Write out every line of the records below word for word, leaving out the pictures.

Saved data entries

<<<<

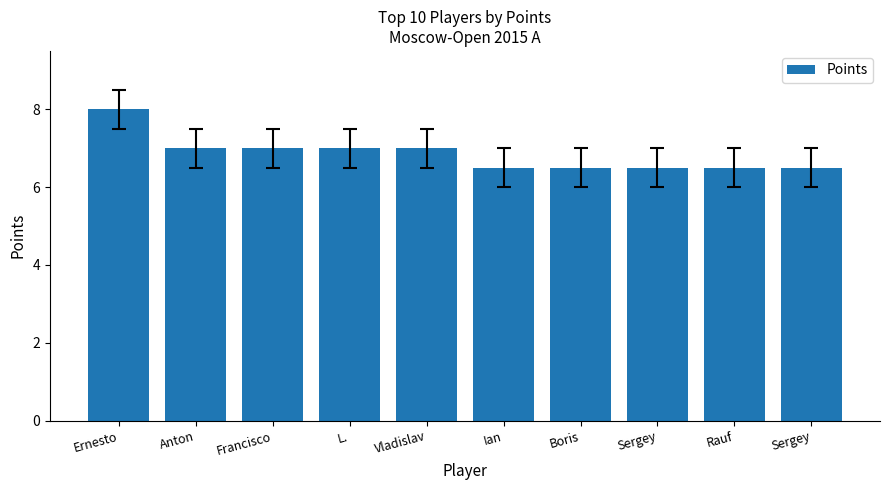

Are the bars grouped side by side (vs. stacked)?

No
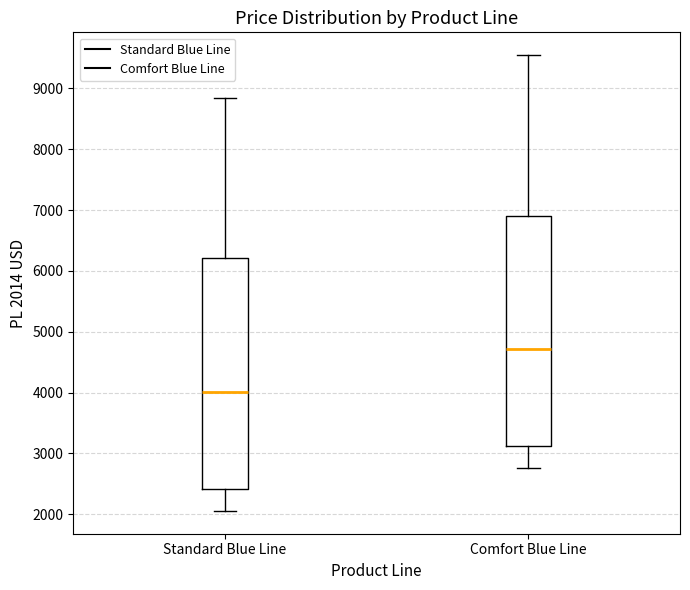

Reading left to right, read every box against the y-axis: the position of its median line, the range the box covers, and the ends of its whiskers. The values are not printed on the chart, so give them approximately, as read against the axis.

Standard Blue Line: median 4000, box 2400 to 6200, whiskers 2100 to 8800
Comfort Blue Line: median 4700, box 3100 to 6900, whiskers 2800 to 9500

>>>>

• Task answer:
Are the bars grouped side by side (vs. stacked)?

No

Reading left to right, read every box against the y-axis: the position of its median line, the range the box covers, and the ends of its whiskers. The values are not printed on the chart, so give them approximately, as read against the axis.

Standard Blue Line: median 4000, box 2400 to 6200, whiskers 2100 to 8800
Comfort Blue Line: median 4700, box 3100 to 6900, whiskers 2800 to 9500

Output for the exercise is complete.